▶ [What you should do]: Find every line of the records that has "photomicrograph" and return it.

▶ [Dataset]:
━━━━━━━━━━━━━━━━━━━━

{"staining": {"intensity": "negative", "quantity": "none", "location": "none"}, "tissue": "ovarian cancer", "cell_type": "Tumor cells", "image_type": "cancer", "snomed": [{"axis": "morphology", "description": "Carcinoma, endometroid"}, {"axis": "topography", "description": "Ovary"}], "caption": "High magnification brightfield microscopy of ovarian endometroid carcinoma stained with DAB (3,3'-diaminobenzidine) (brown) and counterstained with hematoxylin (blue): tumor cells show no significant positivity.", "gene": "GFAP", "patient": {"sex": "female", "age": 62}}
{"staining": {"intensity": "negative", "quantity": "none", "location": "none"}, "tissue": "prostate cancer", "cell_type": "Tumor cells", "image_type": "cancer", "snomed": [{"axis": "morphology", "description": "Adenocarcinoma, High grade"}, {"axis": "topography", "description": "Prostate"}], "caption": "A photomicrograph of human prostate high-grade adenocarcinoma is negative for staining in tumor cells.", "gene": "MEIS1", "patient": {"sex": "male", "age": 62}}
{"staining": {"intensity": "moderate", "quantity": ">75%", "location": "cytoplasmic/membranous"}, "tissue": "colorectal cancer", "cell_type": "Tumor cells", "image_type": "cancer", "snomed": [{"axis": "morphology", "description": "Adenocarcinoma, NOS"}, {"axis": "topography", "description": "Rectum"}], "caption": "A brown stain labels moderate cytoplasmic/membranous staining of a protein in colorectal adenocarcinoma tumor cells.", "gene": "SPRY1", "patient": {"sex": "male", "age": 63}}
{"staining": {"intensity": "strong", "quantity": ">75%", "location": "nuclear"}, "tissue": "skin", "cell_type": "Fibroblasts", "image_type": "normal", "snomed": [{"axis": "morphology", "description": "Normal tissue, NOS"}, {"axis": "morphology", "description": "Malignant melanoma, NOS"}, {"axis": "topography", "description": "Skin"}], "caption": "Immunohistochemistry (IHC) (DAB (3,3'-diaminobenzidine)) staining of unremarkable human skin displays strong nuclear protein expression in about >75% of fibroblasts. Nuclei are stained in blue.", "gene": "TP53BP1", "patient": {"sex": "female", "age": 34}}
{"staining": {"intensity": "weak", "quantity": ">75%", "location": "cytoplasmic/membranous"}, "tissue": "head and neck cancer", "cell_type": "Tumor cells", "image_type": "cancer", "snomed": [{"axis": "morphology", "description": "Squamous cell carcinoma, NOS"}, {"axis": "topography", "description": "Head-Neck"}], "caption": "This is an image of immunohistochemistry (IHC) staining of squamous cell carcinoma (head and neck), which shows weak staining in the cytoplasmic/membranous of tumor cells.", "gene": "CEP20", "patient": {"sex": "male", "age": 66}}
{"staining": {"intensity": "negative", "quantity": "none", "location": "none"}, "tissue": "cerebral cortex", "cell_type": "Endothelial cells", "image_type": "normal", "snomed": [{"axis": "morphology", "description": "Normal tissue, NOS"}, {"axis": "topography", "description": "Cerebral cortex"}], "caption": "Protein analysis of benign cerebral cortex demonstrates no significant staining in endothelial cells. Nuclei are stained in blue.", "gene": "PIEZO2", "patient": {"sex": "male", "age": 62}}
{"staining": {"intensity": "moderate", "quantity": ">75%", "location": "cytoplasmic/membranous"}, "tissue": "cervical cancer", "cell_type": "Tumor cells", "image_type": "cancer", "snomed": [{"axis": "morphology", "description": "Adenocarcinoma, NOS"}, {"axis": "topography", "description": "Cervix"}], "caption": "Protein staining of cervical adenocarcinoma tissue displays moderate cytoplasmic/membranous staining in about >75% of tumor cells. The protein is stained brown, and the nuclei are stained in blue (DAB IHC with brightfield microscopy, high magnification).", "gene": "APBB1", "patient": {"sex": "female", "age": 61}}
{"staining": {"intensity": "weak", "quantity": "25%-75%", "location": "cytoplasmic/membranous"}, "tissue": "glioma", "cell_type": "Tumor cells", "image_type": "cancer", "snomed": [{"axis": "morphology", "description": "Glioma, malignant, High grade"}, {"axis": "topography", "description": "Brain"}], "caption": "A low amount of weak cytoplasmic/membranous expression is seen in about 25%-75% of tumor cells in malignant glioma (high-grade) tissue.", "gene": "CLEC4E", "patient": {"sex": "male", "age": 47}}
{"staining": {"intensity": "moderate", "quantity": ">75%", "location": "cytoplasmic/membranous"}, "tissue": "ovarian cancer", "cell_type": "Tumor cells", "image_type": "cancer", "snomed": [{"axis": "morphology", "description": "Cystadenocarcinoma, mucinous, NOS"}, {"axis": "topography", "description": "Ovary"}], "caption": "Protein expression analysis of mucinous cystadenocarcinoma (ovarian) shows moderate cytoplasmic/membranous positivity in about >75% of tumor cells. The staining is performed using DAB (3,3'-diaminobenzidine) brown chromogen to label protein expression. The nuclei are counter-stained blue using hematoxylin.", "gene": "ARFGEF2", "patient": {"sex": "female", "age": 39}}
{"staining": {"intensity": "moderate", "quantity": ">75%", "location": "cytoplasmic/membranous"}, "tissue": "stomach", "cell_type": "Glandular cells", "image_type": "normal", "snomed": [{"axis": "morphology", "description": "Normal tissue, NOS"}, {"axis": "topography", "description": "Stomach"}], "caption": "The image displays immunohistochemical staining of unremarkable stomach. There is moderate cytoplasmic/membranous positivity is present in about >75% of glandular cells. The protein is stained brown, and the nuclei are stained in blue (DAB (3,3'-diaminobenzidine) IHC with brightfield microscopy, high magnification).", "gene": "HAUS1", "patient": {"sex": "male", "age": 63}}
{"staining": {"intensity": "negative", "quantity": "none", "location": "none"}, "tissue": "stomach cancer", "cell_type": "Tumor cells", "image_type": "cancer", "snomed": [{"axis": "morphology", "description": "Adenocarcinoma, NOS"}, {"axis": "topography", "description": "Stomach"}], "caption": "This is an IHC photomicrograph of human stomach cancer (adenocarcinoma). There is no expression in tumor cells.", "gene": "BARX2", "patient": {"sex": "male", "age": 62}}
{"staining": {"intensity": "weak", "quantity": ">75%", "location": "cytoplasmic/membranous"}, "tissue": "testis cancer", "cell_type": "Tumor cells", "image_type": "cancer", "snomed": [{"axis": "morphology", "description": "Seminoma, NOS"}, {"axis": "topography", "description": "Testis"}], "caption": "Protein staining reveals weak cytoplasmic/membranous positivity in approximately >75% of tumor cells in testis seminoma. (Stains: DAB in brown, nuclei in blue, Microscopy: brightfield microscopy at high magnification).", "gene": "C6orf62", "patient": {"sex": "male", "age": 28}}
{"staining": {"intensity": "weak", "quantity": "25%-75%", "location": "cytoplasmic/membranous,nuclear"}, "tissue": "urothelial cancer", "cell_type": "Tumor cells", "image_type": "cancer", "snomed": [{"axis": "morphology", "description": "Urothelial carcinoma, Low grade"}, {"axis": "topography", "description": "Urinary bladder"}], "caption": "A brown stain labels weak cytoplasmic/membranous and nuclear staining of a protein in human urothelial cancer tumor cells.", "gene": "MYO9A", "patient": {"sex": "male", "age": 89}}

━━━━━━━━━━━━━━━━━━━━

▶ [Answer space]:
{"staining": {"intensity": "negative", "quantity": "none", "location": "none"}, "tissue": "prostate cancer", "cell_type": "Tumor cells", "image_type": "cancer", "snomed": [{"axis": "morphology", "description": "Adenocarcinoma, High grade"}, {"axis": "topography", "description": "Prostate"}], "caption": "A photomicrograph of human prostate high-grade adenocarcinoma is negative for staining in tumor cells.", "gene": "MEIS1", "patient": {"sex": "male", "age": 62}}
{"staining": {"intensity": "negative", "quantity": "none", "location": "none"}, "tissue": "stomach cancer", "cell_type": "Tumor cells", "image_type": "cancer", "snomed": [{"axis": "morphology", "description": "Adenocarcinoma, NOS"}, {"axis": "topography", "description": "Stomach"}], "caption": "This is an IHC photomicrograph of human stomach cancer (adenocarcinoma). There is no expression in tumor cells.", "gene": "BARX2", "patient": {"sex": "male", "age": 62}}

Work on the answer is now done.